BRIEF =>
So that nothing is lost, restate each entry exactly as supplied.

── EXTRACTED ENTRIES ──

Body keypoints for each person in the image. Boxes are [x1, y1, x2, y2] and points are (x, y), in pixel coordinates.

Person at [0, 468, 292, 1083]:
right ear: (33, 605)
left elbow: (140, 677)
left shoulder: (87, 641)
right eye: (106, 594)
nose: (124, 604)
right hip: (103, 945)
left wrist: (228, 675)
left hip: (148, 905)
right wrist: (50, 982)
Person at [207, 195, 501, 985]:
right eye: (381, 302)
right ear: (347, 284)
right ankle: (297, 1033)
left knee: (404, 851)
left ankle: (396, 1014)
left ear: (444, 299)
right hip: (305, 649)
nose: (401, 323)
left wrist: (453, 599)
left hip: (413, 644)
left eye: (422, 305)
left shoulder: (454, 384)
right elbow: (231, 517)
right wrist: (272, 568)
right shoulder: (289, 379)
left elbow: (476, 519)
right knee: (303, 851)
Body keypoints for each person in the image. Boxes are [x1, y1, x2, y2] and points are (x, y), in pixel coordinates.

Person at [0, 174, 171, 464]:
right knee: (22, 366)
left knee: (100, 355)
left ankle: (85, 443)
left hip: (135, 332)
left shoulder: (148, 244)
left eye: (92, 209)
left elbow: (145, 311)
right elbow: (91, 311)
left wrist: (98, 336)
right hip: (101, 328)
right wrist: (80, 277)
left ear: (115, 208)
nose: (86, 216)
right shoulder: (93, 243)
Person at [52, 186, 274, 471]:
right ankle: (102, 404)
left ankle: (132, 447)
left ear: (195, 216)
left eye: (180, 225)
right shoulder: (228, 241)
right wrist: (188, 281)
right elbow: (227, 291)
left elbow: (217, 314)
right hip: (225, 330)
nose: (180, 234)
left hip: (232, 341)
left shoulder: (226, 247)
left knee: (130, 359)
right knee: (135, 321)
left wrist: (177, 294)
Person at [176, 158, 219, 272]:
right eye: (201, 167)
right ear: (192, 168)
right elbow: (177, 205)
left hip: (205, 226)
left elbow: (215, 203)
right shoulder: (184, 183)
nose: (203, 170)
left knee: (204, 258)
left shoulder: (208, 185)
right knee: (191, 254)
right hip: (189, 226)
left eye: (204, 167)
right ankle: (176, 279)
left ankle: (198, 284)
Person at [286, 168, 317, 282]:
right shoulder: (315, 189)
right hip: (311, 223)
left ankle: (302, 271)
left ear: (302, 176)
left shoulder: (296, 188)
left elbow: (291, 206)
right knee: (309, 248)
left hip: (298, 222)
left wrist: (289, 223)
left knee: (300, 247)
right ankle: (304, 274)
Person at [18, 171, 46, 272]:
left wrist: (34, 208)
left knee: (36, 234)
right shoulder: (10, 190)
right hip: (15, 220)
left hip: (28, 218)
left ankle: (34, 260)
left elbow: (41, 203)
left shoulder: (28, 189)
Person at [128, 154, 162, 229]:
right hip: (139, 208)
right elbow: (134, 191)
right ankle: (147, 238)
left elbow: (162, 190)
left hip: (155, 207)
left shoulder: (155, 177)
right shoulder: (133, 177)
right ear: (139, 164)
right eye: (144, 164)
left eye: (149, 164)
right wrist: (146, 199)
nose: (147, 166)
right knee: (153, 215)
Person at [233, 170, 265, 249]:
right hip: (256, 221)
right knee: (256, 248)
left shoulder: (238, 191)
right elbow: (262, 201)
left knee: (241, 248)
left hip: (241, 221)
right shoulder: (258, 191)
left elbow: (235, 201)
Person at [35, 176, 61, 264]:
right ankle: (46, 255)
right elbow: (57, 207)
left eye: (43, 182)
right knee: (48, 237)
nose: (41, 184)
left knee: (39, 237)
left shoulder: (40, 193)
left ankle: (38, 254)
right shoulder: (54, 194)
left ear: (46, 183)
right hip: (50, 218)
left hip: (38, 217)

───

RESULT OF THIS EXERCISE =>
Body keypoints for each person in the image. Boxes are [x1, y1, x2, y2] and points are (x, y), in pixel coordinates.

Person at [0, 468, 292, 1083]:
right ear: (33, 605)
left elbow: (140, 677)
left shoulder: (87, 641)
right eye: (106, 594)
nose: (124, 604)
right hip: (103, 945)
left wrist: (228, 675)
left hip: (148, 905)
right wrist: (50, 982)
Person at [207, 195, 501, 985]:
right eye: (381, 302)
right ear: (347, 284)
right ankle: (297, 1033)
left knee: (404, 851)
left ankle: (396, 1014)
left ear: (444, 299)
right hip: (305, 649)
nose: (401, 323)
left wrist: (453, 599)
left hip: (413, 644)
left eye: (422, 305)
left shoulder: (454, 384)
right elbow: (231, 517)
right wrist: (272, 568)
right shoulder: (289, 379)
left elbow: (476, 519)
right knee: (303, 851)
Body keypoints for each person in the image. Boxes are [x1, y1, x2, y2] and points are (x, y), in pixel coordinates.

Person at [0, 174, 171, 464]:
right knee: (22, 366)
left knee: (100, 355)
left ankle: (85, 443)
left hip: (135, 332)
left shoulder: (148, 244)
left eye: (92, 209)
left elbow: (145, 311)
right elbow: (91, 311)
left wrist: (98, 336)
right hip: (101, 328)
right wrist: (80, 277)
left ear: (115, 208)
nose: (86, 216)
right shoulder: (93, 243)
Person at [52, 186, 274, 471]:
right ankle: (102, 404)
left ankle: (132, 447)
left ear: (195, 216)
left eye: (180, 225)
right shoulder: (228, 241)
right wrist: (188, 281)
right elbow: (227, 291)
left elbow: (217, 314)
right hip: (225, 330)
nose: (180, 234)
left hip: (232, 341)
left shoulder: (226, 247)
left knee: (130, 359)
right knee: (135, 321)
left wrist: (177, 294)
Person at [176, 158, 219, 272]:
right eye: (201, 167)
right ear: (192, 168)
right elbow: (177, 205)
left hip: (205, 226)
left elbow: (215, 203)
right shoulder: (184, 183)
nose: (203, 170)
left knee: (204, 258)
left shoulder: (208, 185)
right knee: (191, 254)
right hip: (189, 226)
left eye: (204, 167)
right ankle: (176, 279)
left ankle: (198, 284)
Person at [286, 168, 317, 282]:
right shoulder: (315, 189)
right hip: (311, 223)
left ankle: (302, 271)
left ear: (302, 176)
left shoulder: (296, 188)
left elbow: (291, 206)
right knee: (309, 248)
left hip: (298, 222)
left wrist: (289, 223)
left knee: (300, 247)
right ankle: (304, 274)
Person at [18, 171, 46, 272]:
left wrist: (34, 208)
left knee: (36, 234)
right shoulder: (10, 190)
right hip: (15, 220)
left hip: (28, 218)
left ankle: (34, 260)
left elbow: (41, 203)
left shoulder: (28, 189)
Person at [128, 154, 162, 229]:
right hip: (139, 208)
right elbow: (134, 191)
right ankle: (147, 238)
left elbow: (162, 190)
left hip: (155, 207)
left shoulder: (155, 177)
right shoulder: (133, 177)
right ear: (139, 164)
right eye: (144, 164)
left eye: (149, 164)
right wrist: (146, 199)
nose: (147, 166)
right knee: (153, 215)
Person at [233, 170, 265, 249]:
right hip: (256, 221)
right knee: (256, 248)
left shoulder: (238, 191)
right elbow: (262, 201)
left knee: (241, 248)
left hip: (241, 221)
right shoulder: (258, 191)
left elbow: (235, 201)
Person at [35, 176, 61, 264]:
right ankle: (46, 255)
right elbow: (57, 207)
left eye: (43, 182)
right knee: (48, 237)
nose: (41, 184)
left knee: (39, 237)
left shoulder: (40, 193)
left ankle: (38, 254)
right shoulder: (54, 194)
left ear: (46, 183)
right hip: (50, 218)
left hip: (38, 217)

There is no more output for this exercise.